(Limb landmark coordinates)

- Opening Delimiter -

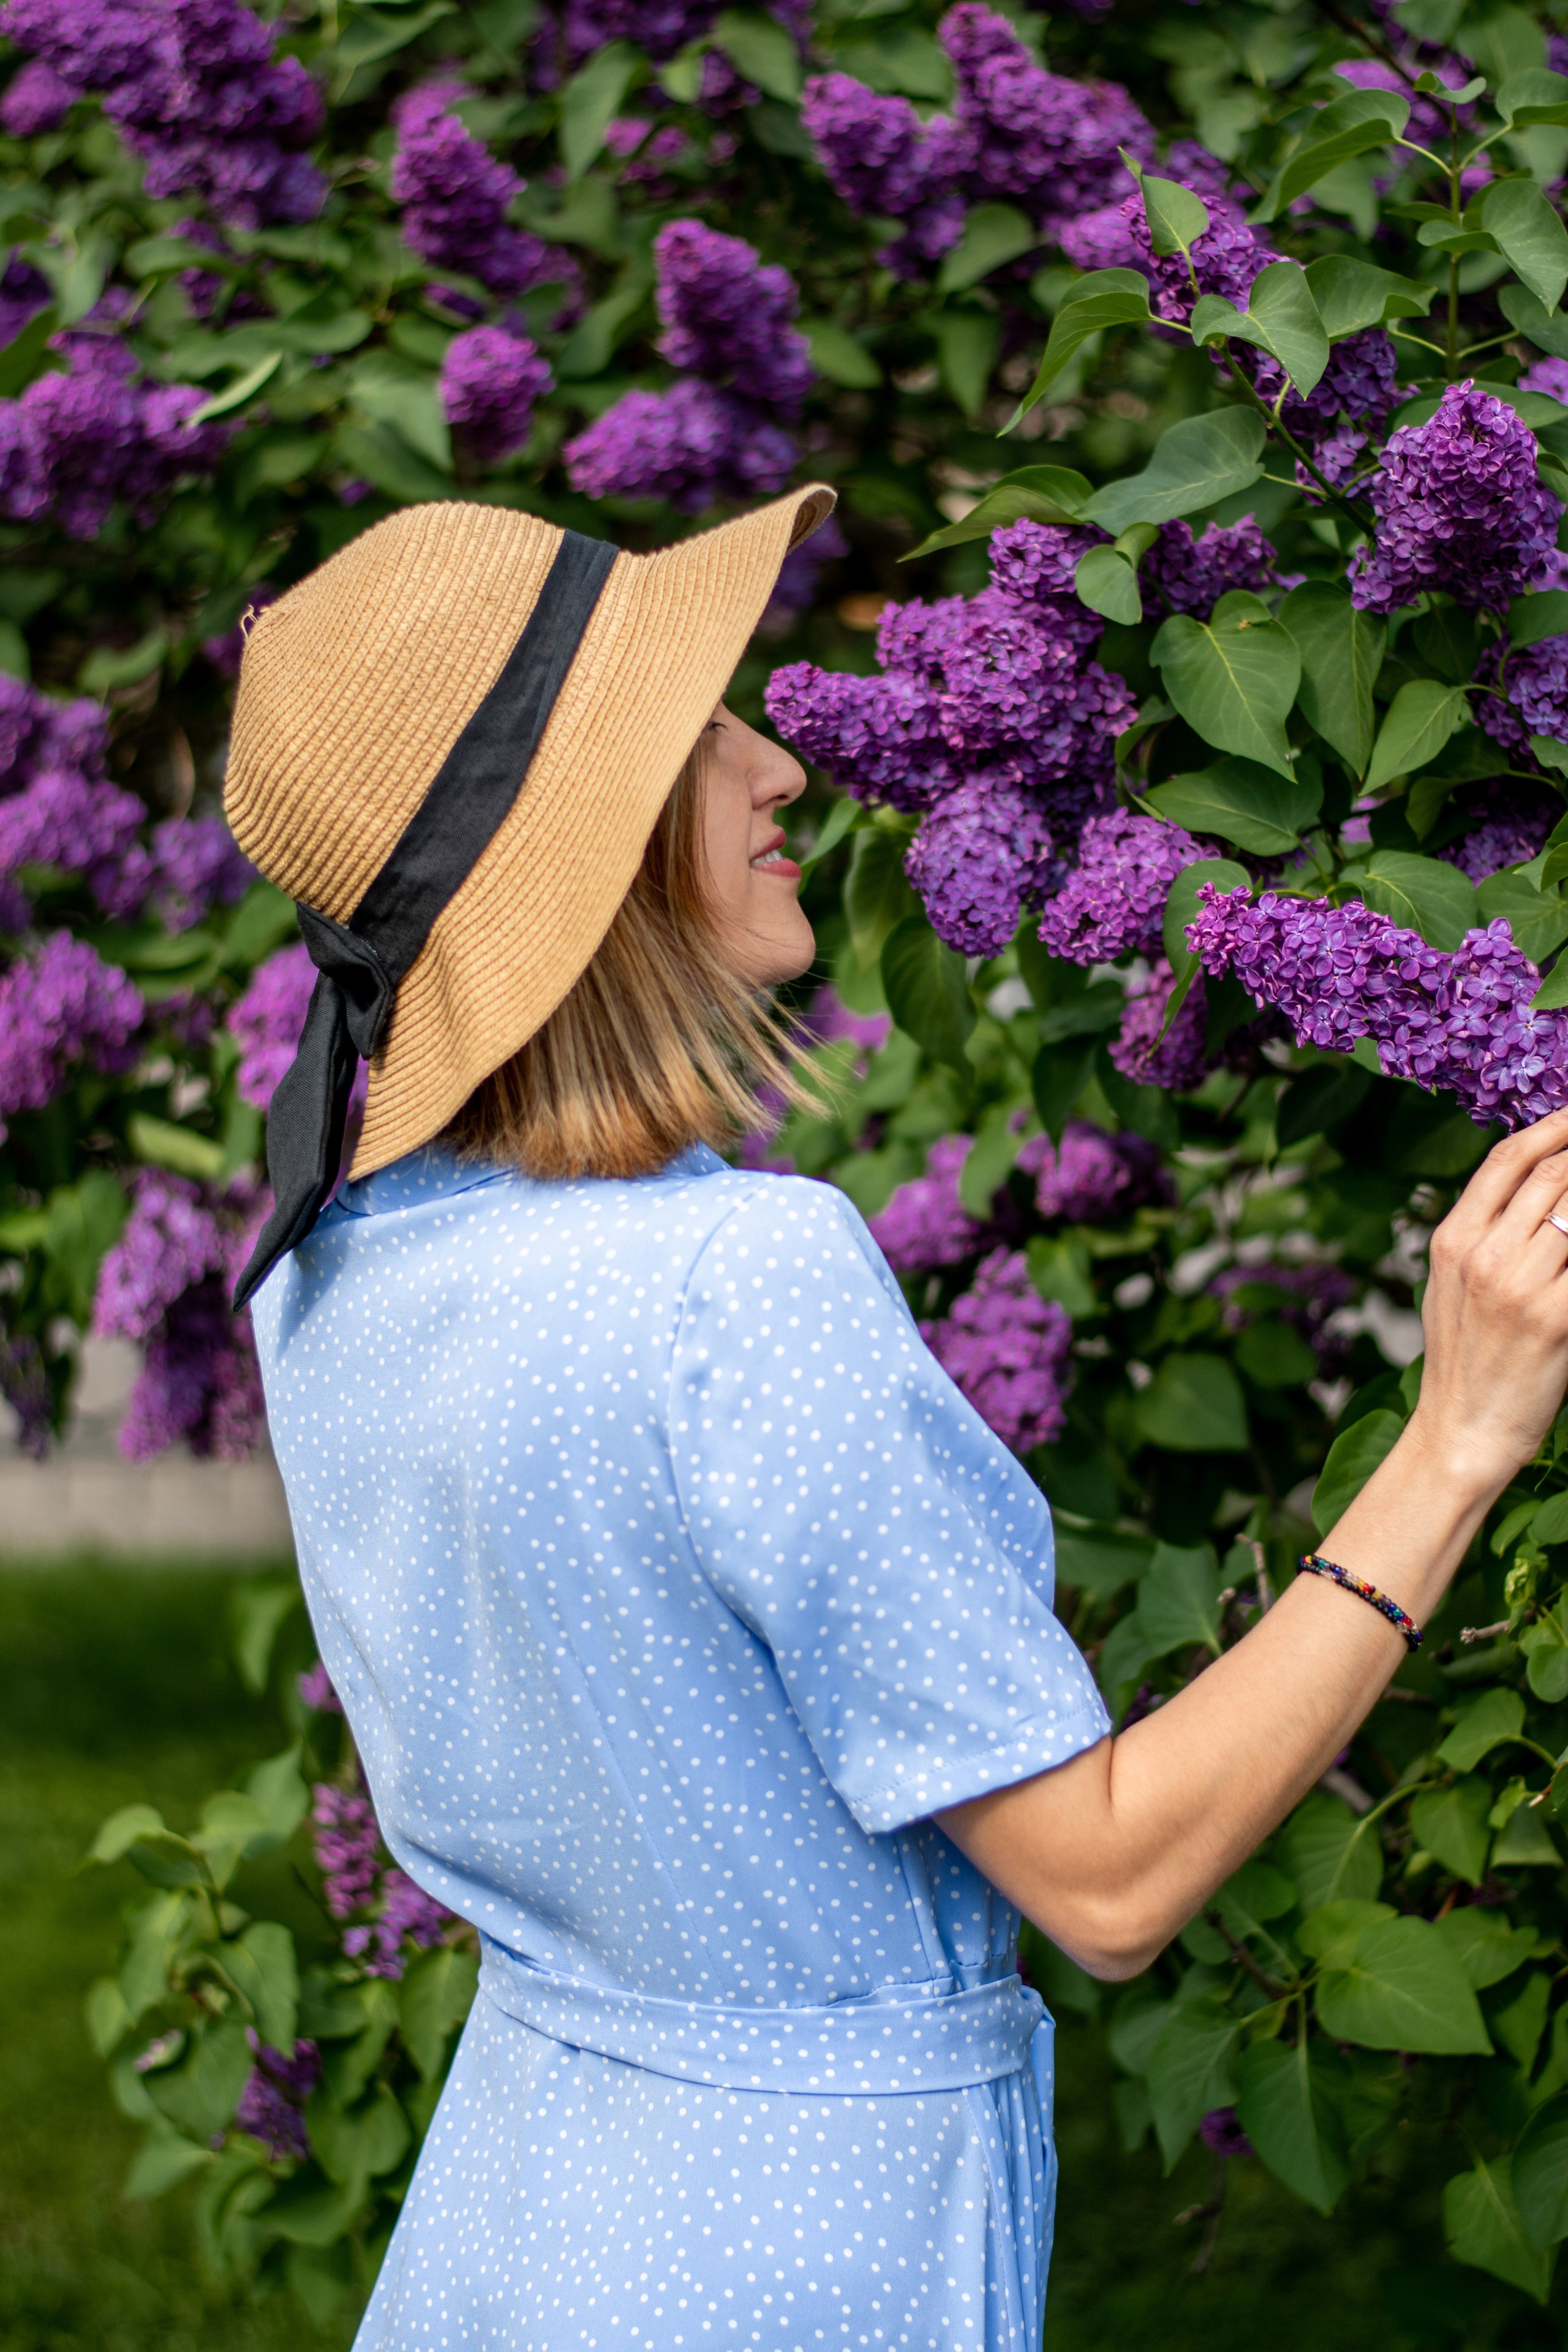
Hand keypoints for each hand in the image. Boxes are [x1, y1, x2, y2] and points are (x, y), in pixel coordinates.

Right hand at [1410, 1106, 1567, 1510]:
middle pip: (1551, 1174)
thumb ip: (1483, 1234)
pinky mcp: (1556, 1317)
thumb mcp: (1452, 1285)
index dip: (1552, 1126)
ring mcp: (1519, 1284)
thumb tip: (1533, 1188)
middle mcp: (1482, 1254)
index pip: (1507, 1159)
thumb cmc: (1465, 1361)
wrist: (1463, 1431)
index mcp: (1452, 1240)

- Closing Delimiter -

EXERCISE INSTRUCTIONS
Restate the data above exactly, stripping out each image.

ANSWER AREA
Hand keypoints for each hand in the image. Boxes are [x1, y1, x2, y2] and points are (x, y), in pixel coordinates.

Right hand at [1410, 1106, 1567, 1510]:
middle pip: (1551, 1174)
thumb ip: (1483, 1234)
pinky mcp: (1556, 1317)
thumb mcp: (1452, 1285)
index dip: (1552, 1126)
ring mcp: (1519, 1284)
thumb tip: (1533, 1188)
middle mcp: (1482, 1254)
index pip: (1507, 1159)
thumb cmc: (1465, 1361)
wrist: (1463, 1431)
index mcp: (1452, 1240)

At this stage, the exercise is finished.